The appeal of Pennywise, too, is not such a riddle in isolation. A modern human truth is that clowns are scary and people love to be scared by clowns. There’s little to be asked of either the reveler or the observer for a successful experience with this setup. IT was an alright movie, certainly better than most people were expecting, and again, sometimes that’s all the signal you need to chime the bells. There’s no reason to be upset if your child comes home with a C+ on their report card when you were expecting a D. Whether it’s advisable for you to throw that kid a party over it or not is a question we’re apparently not well equipped to deal with as a people, so I’m not going to answer that one for you either. The upshot is that if you’ve seen The Dark Knight or observed a Juggalo in the wild you won’t have a hard time fathoming that we have a hard time keeping Pennywise masks and costumes in stock.

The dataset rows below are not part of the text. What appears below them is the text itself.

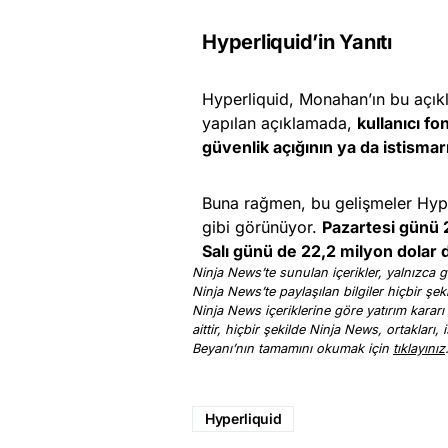
Hyperliquid’in Yanıtı
Hyperliquid, Monahan’ın bu açıkl
yapılan açıklamada,
kullanıcı f
güvenlik açığının ya da istisma
Buna rağmen, bu gelişmeler Hyper
gibi görünüyor.
Pazartesi günü 
Salı günü de 22,2 milyon dolar d
Ninja News’te sunulan içerikler, yalnızca ge
Ninja News’te paylaşılan bilgiler hiçbir şek
Ninja News içeriklerine göre yatırım kararı
aittir, hiçbir şekilde Ninja News, ortakları
Beyanı’nın tamamını okumak için
tıklayınız
Hyperliquid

So yes, by themselves it is not a curious thing that Wonder Woman and Pennywise would be such popular Halloween costumes. But put them together, talk to one patron who asks “where are your Wonder Woman costumes” and then another straight behind her who wants to know “if the new IT costumes came in” and one becomes aware of a strange odor. A Halloween costume is worn primarily to reflect taste — tacky, erudite, vulgar, unsettling, lascivious, any combination of these and infinite others — and these are the two tracks that the tastes of many have found themselves girded to this year. It’s a curious pairing to observe.

They were two of the most popular movies that came out this year, I know, but I don’t think it’s just that. The films have little in common, but notice that both of them come from kind of a hollowed out place: Wonder Woman is a comic book character from a world of verve and whimsy that finds herself burdening expectations of mature significance from filmmakers and audiences alike that she is not constructed to be able to bring to bear; Pennywise is a clown, which for most of history was a fun happy thing to be until it decisively became the extreme opposite of that in the popular imagination. The palettes of both films reflect this as well, using what should be loud primary blues, reds and yellows and saturating them into something that looks not dissimilar to a three year old’s first paint set after a disastrous adventure in color hybridization.

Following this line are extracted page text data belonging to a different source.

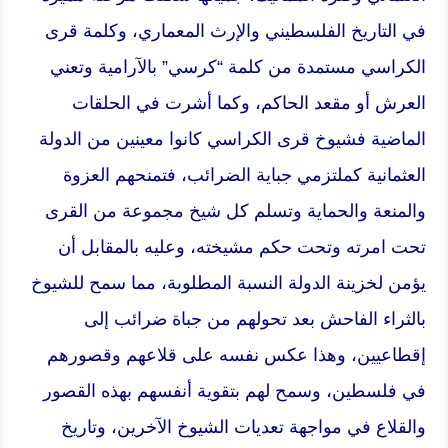
في التاريخ الفلسطيني والإرث المعماري، وكلمة قرى
الكراسي مستمدة من كلمة “كرسي” بالآرامية وتعني
العرش أو مقعد الحاكم، وكما أشرت في الحلقات
الماضية فشيوخ قرى الكراسي كانوا معينين من الدولة
العثمانية كملتزمي جباية الضرائب، فتمنحهم العزوة
والمنعة والحماية وتسلم كل شيخ مجموعة من القرى
تحت امرته وتحت حكم مشيخته، وعليه بالمقابل أن
يؤمن لخزينة الدولة النسبة المطلوبة، مما سمح للشيوخ
بالثراء الفاحش بعد تحولهم من جباة ضرائب إلى
إقطاعيين، وهذا عكس نفسه على قلاعهم وقصورهم
في فلسطين، وسمح لهم بتقوية أنفسهم بهذه القصور
والقلاع في مواجهة تعديات الشيوخ الآخرين، وتاريخ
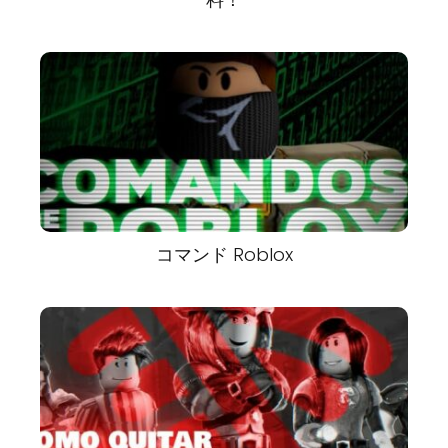
コマンド Roblox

In 2015 the pace and color of popular film was a lithe step wearing a bright beige: Furiosa from Fury Road and Rey from The Force Awakens were the stars of the day. Two years later it’s a pair of lugs rumbling their way through a graveyard color wheel. Two beasts, absurd in their gruesome pantomime of Fun, that managed to pass above dismally low expectations to become something resembling modern classics. Love feels truer when it comes unexpectedly: DC has been trying to make Wonder Woman stick in the same way Batman does for decades, and now she’s the only member of the DC cinematic universe anyone can stand. What better represents the significance of Halloween dress-up, something old and familiar (your own flesh and mind) draped in something new and exciting (the skin you wear for the evening)? Become Pennywise and you are you, representing something that can become anything. People like you already!

There’s not much we can do at the costume store but guess at the popularity of specific assumed identities and accommodate for them as best we can. It can be hard to tell what we’ll need to stock up on and difficult to amend our customer’s needs when we sell out. There’s a single K-2SO costume — the droid from Star Wars: Rogue One — loitering on our Space wall, untouched for months, but if he sells, a grey bodysuit and a motorcycle helmet will likely have to make a distant second best for the next person who wants to dress up as him. Wanting something to be good can almost have the same effect as something being good, but desire can ultimately only take you so far.

The image of an object in contest with its nature. A small crisis, but a crisis nonetheless.